If you had 100,000 tons of some fairly uniform material and could deliver it in bulk, having found an approved recycler with the right equipment close enough to make transporting it worthwhile, you might even make it pay. Providing it really was recyclable and uncontaminated to begin with. 

If you take a small quantity along in a bag you are probably delivering it to a collection centre. It will need manual handling, checking and final delivery to the reprocessor. That can't be done without cost. Even the bag it's in contaminates it.

Recycling domestic waste is an economically unattractive proposition, though a nice aspiration. It has appeal but it's a long way from the current reality.It may pay in the future, who knows, but till then we will have to be willing to pay someone to do it for us if we want it. And we really should want it because all the resources we have are finite.

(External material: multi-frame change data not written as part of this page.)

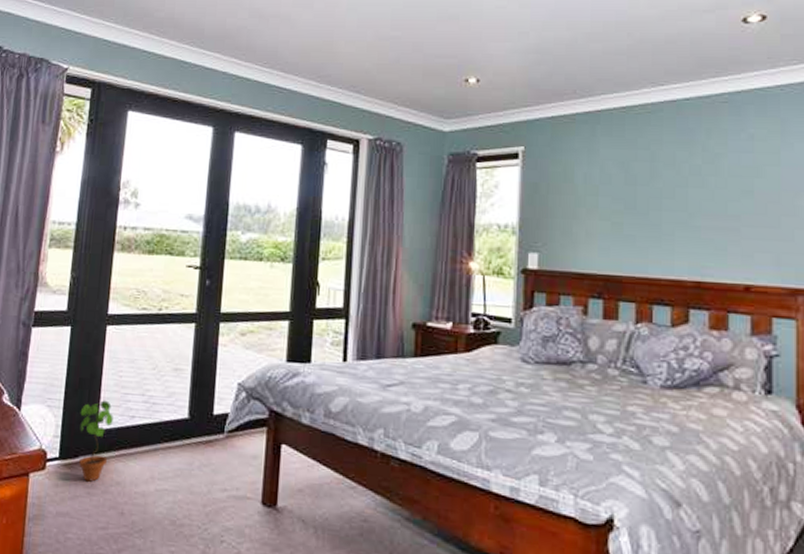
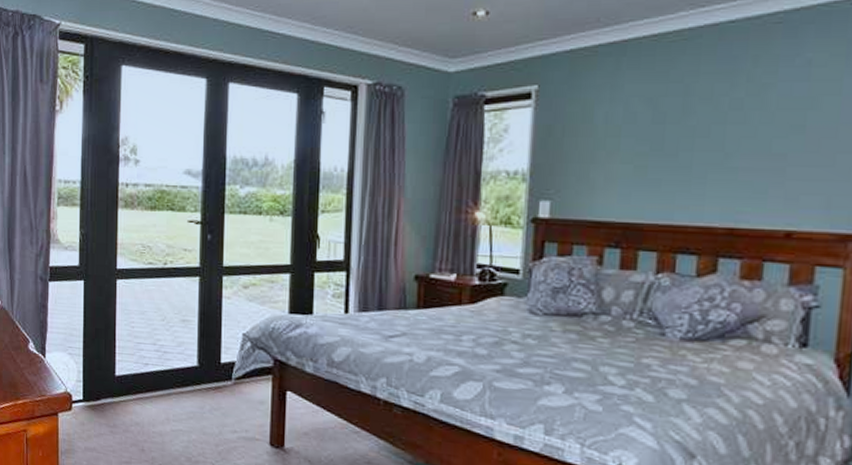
potted plant: present [79,400,113,482] -> none [98,349,129,422]

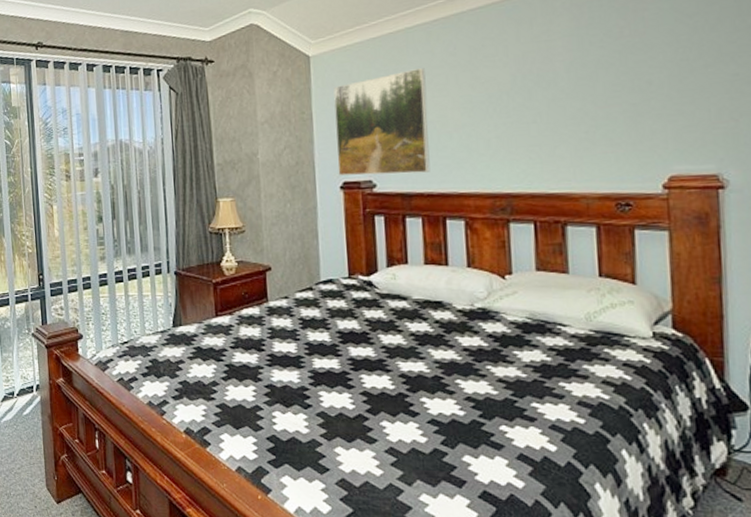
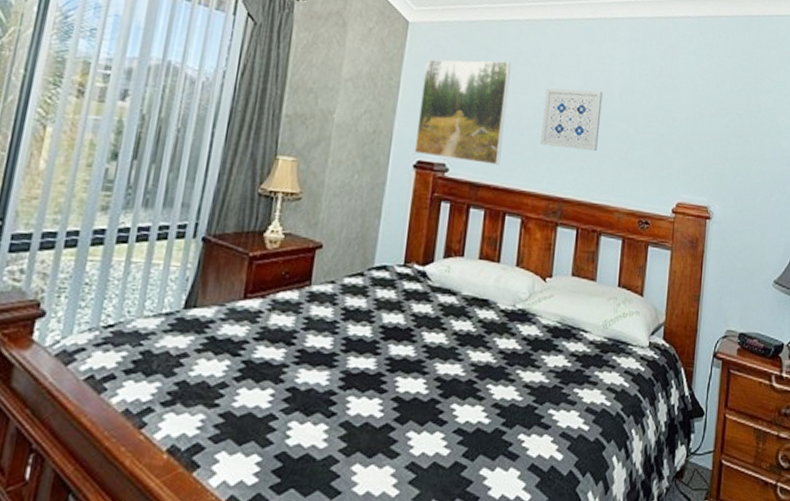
wall art: none [470,73,546,144] -> present [539,88,603,152]

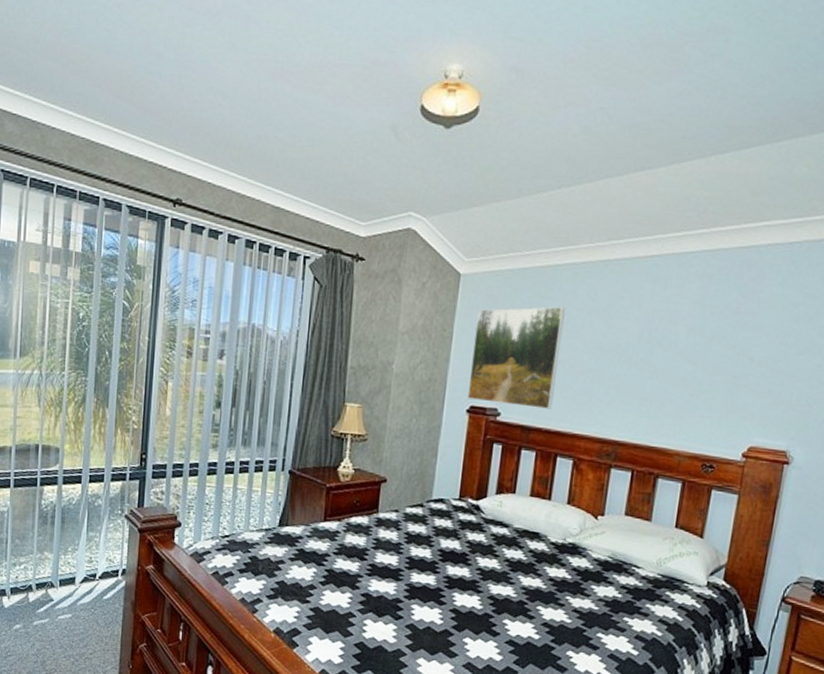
wall art: present [539,88,603,152] -> none [594,332,667,395]

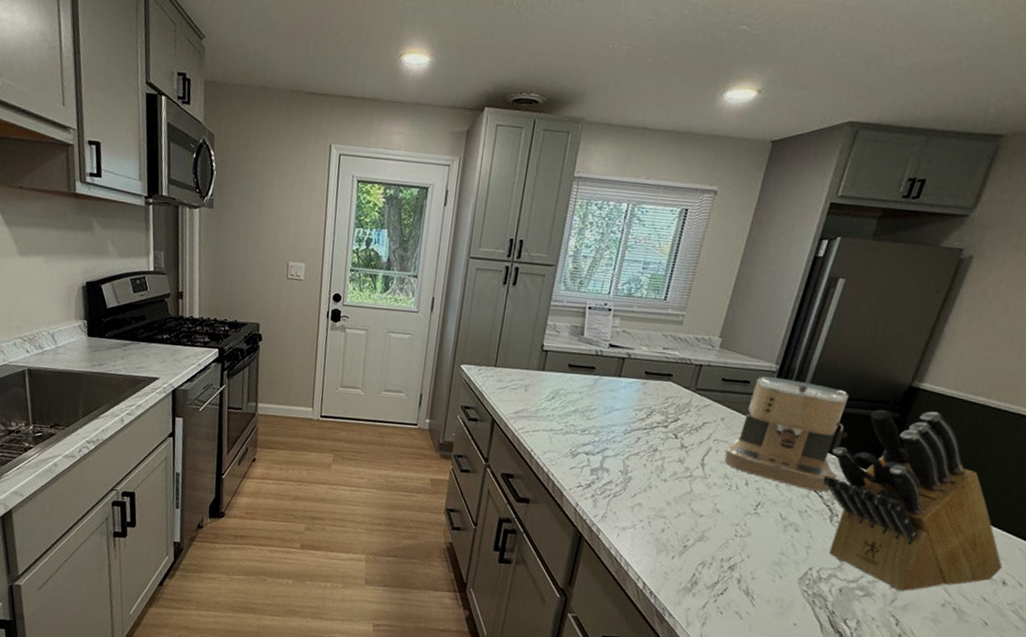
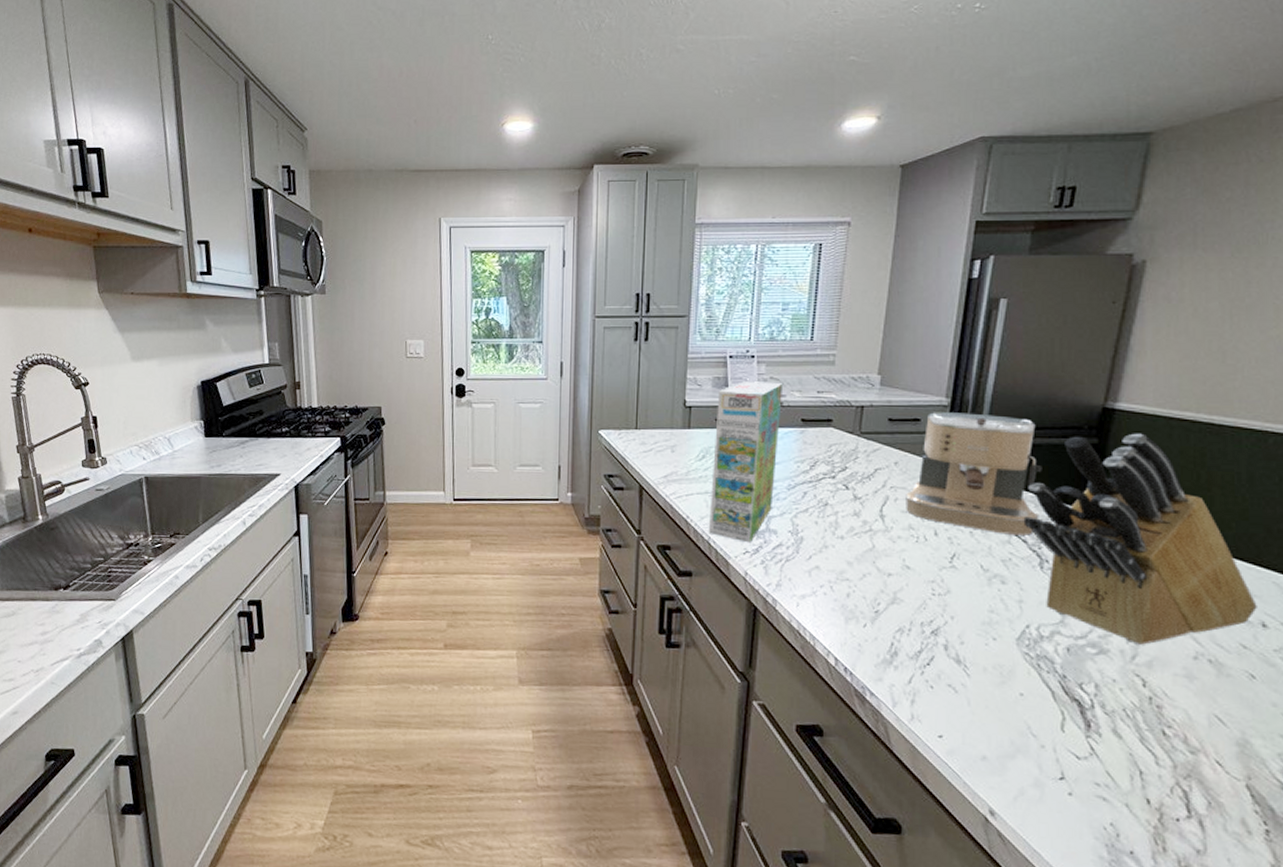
cereal box: none [549,332,634,478] -> present [709,381,784,543]

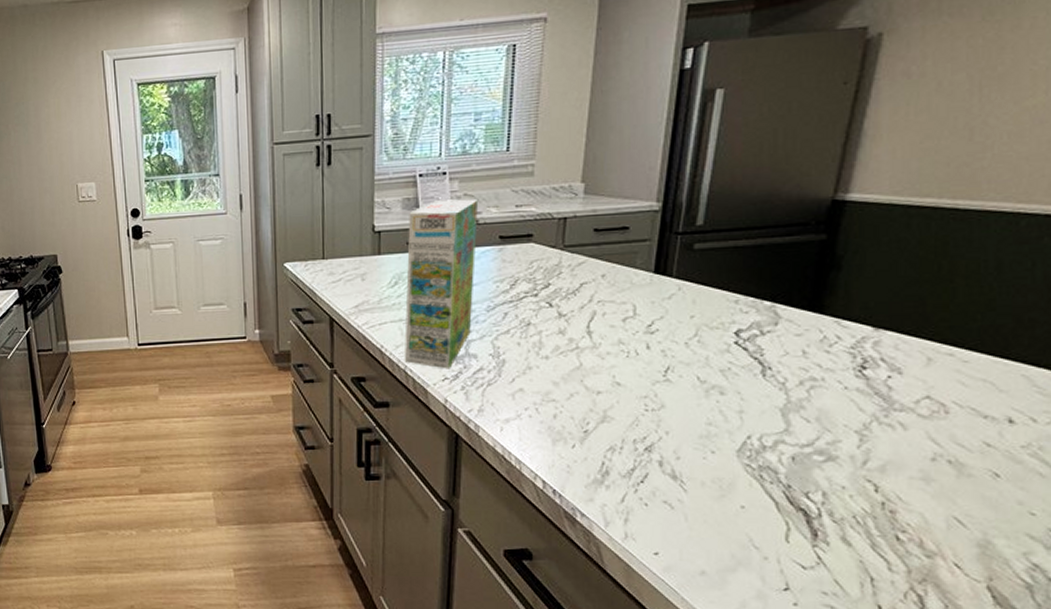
coffee maker: present [906,412,1042,536] -> none [614,216,764,343]
knife block: present [1023,433,1257,645] -> none [743,225,1004,449]

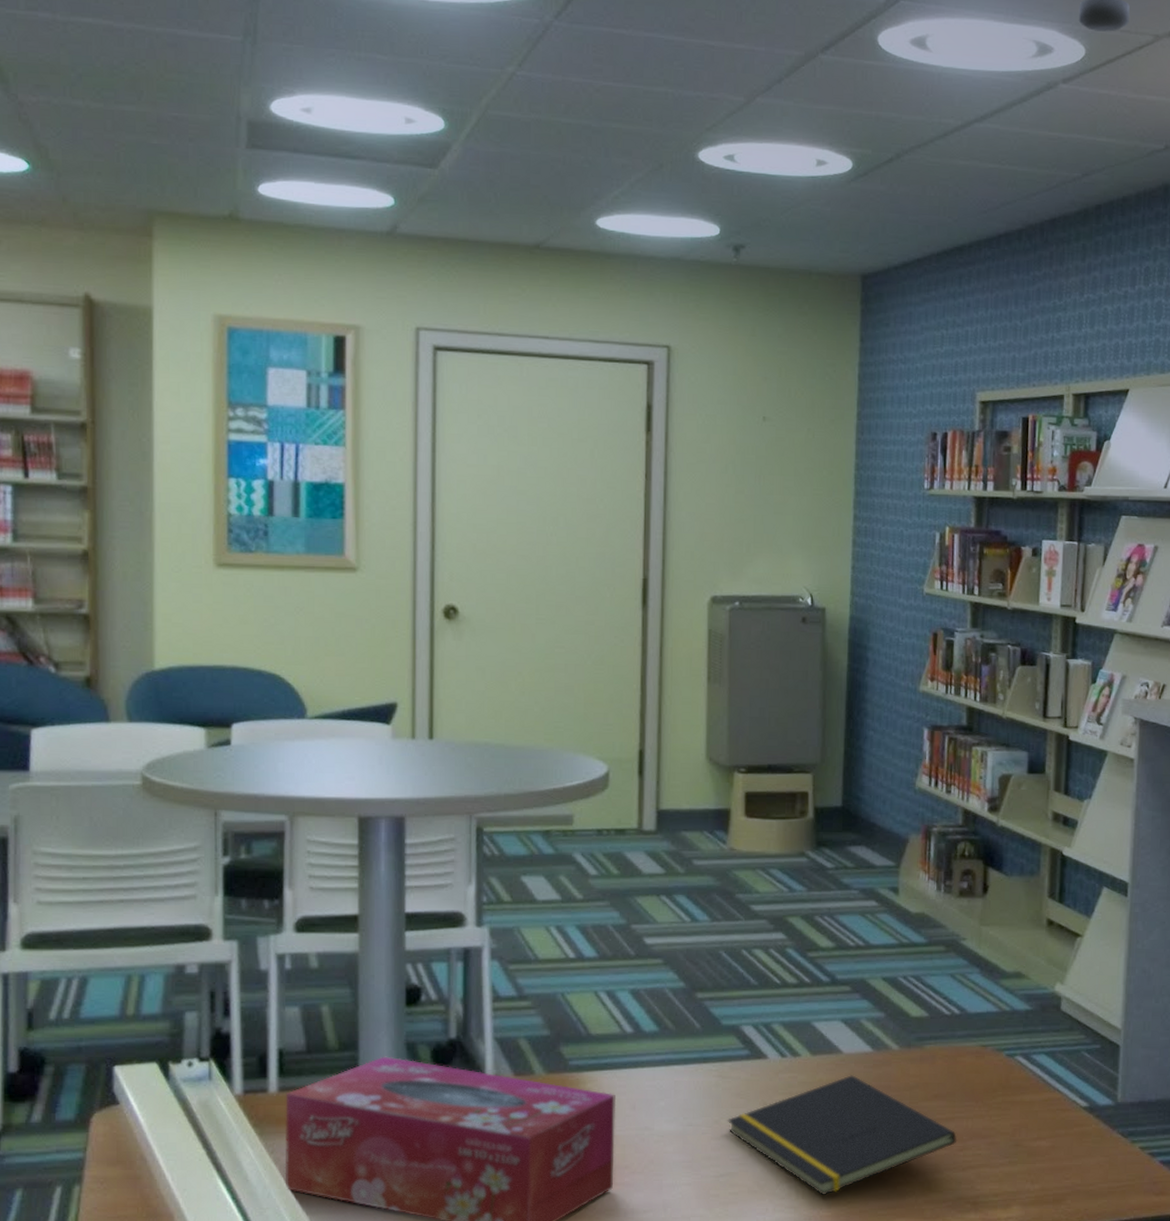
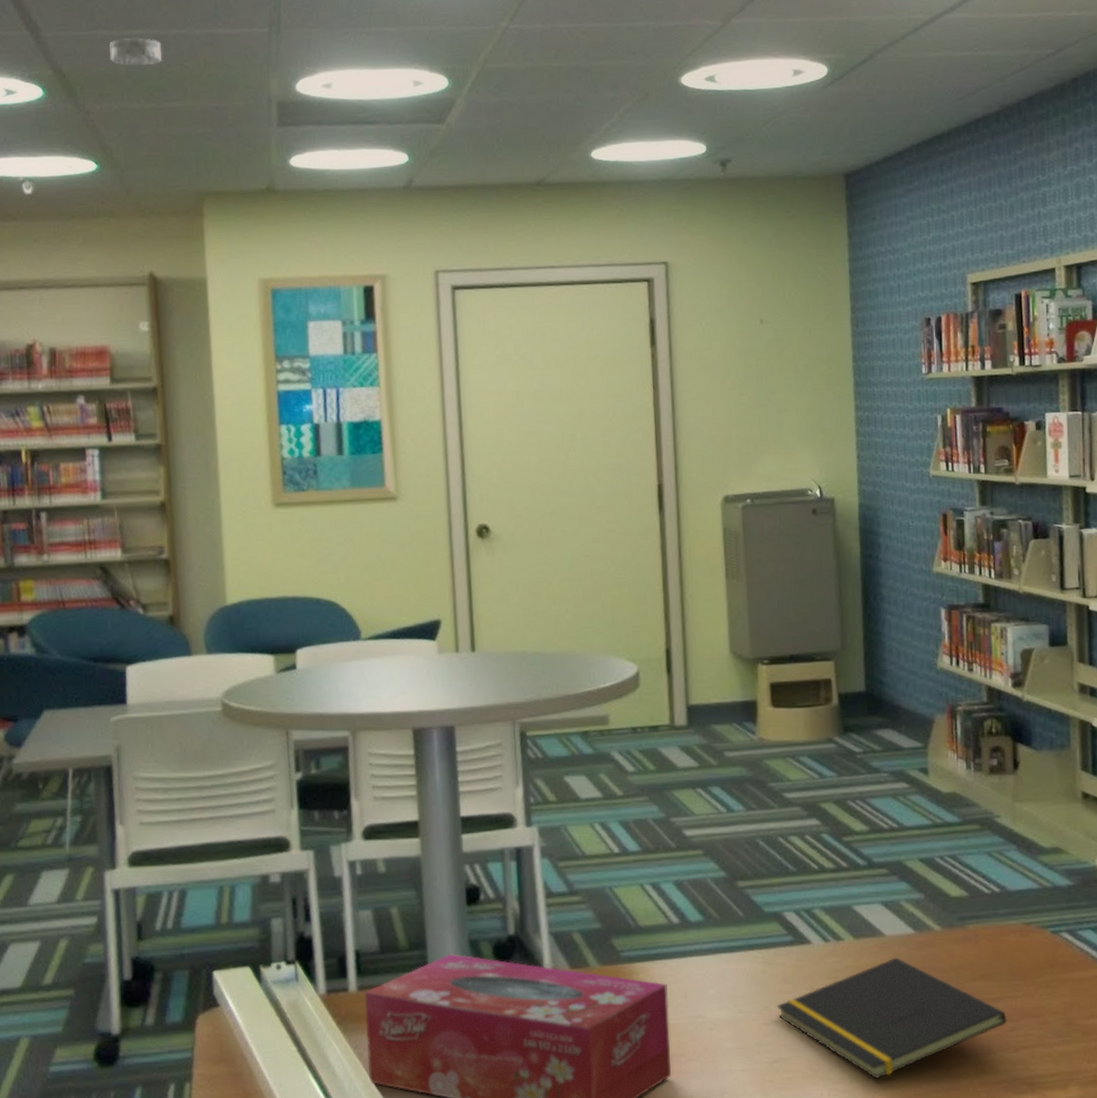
smoke detector: none [52,25,115,60] -> present [109,37,163,67]

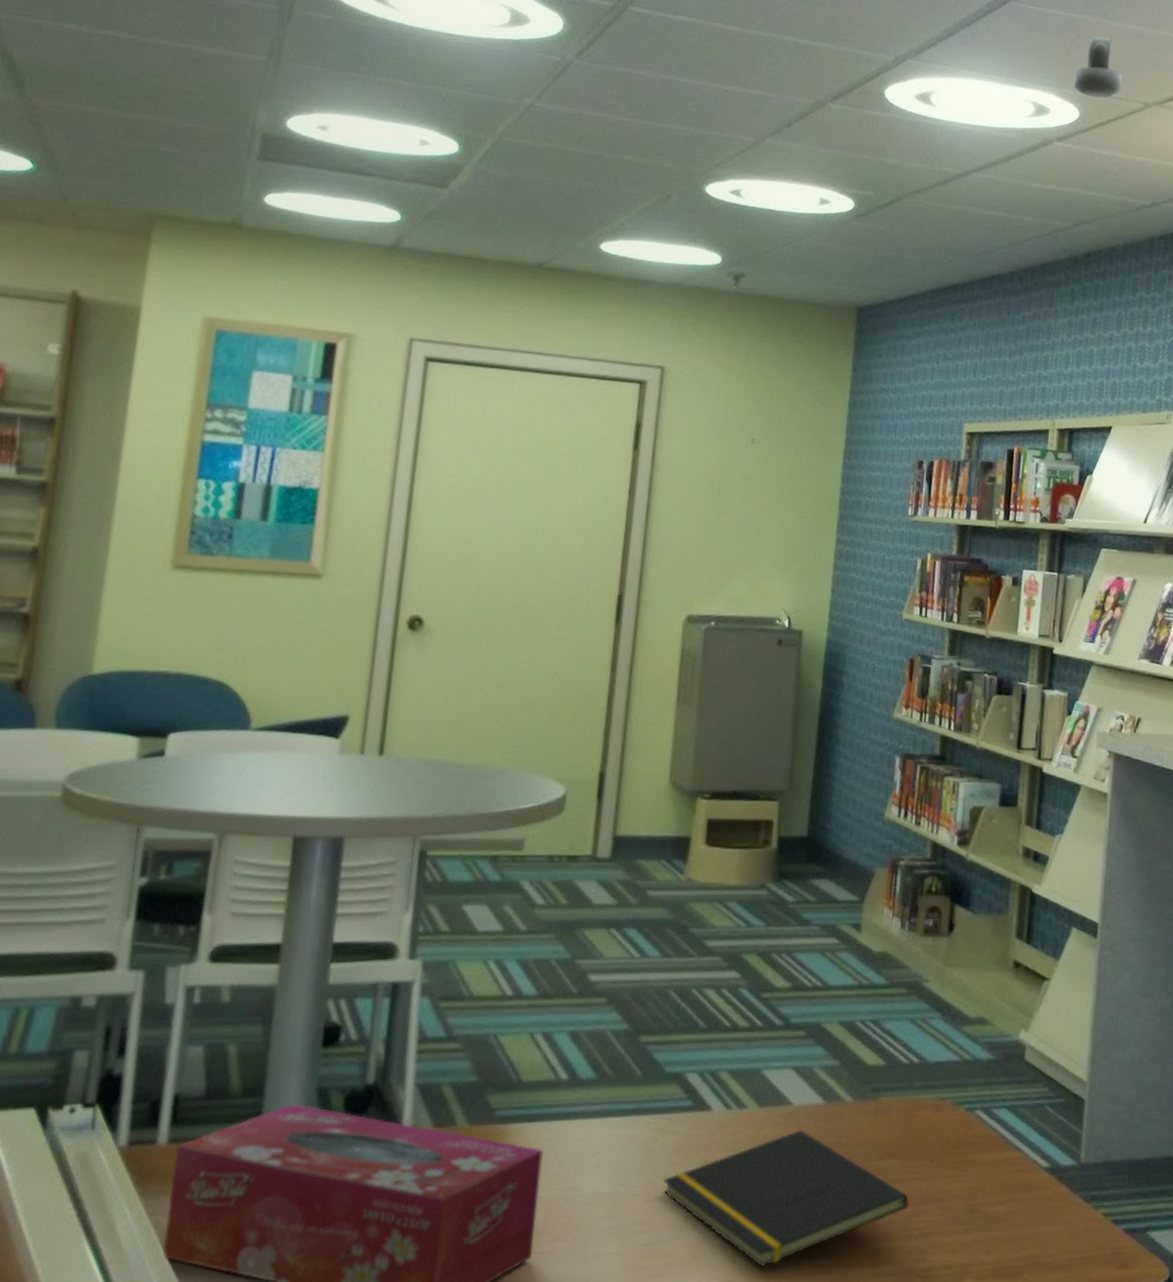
smoke detector: present [109,37,163,67] -> none [74,36,137,71]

The problem is that it's impossible to know whether we are being expected to pay the real cost of having our trash recycled or whether we're really being conned into paying too much by councils and others who see it as an undetectable method of collecting another tax or making a profit from our desire to do the right thing.


----------



## Tezmcd (Aug 3, 2009)

its all about the carbons .................. cant see why most people don't understand this


WE MUST SAVE CARBONS!


Carbons are magical things that only scientists understand - but let please all do what we can to save them 
(lets start by not driving large motorhomes for starters)


..............call me a sceptic (I will agree with you)


----------



## Sevenup (Jun 29, 2015)

Tezmcd said:


> its all about the carbons .................. cant see why most people don't understand this
> 
> WE MUST SAVE CARBONS!
> 
> ...


In Scotland and, probably, Wales supermarkets no longer give free bags at checkout unless you pay the 5p tax. The result is a significant reduction in waste and rubbish and all the carbons saved too.


----------



## Pudsey_Bear (Sep 25, 2008)

We still get the free carrier bags, but we recycle them as bin liners..


----------



## aldra (Jul 2, 2009)

We don't pay anything for our bins

We compost all garden,kitchen waste ourselves, and reuse it on the gardens, greenhouse etc

We could have a bin for garden waste, and one for cooked food waste but don't require them

If we were disposing of windows bricks etc we would hire a skip

So I guess we would be paying for it

Aldra


----------



## erneboy (Feb 8, 2007)

Tezmcd said:


> .......... WE MUST SAVE CARBONS!
> 
> .........


We don't seem to have a carbon saving bin. Maybe our local council haven't considered it.


----------



## greygit (Apr 15, 2007)

*When we did various work on the house we had a lot of hardcore to get rid of so we asked around and found a bloke not too far away that needed hardcore to extend his drive and patio, problem solved for both of us. *


----------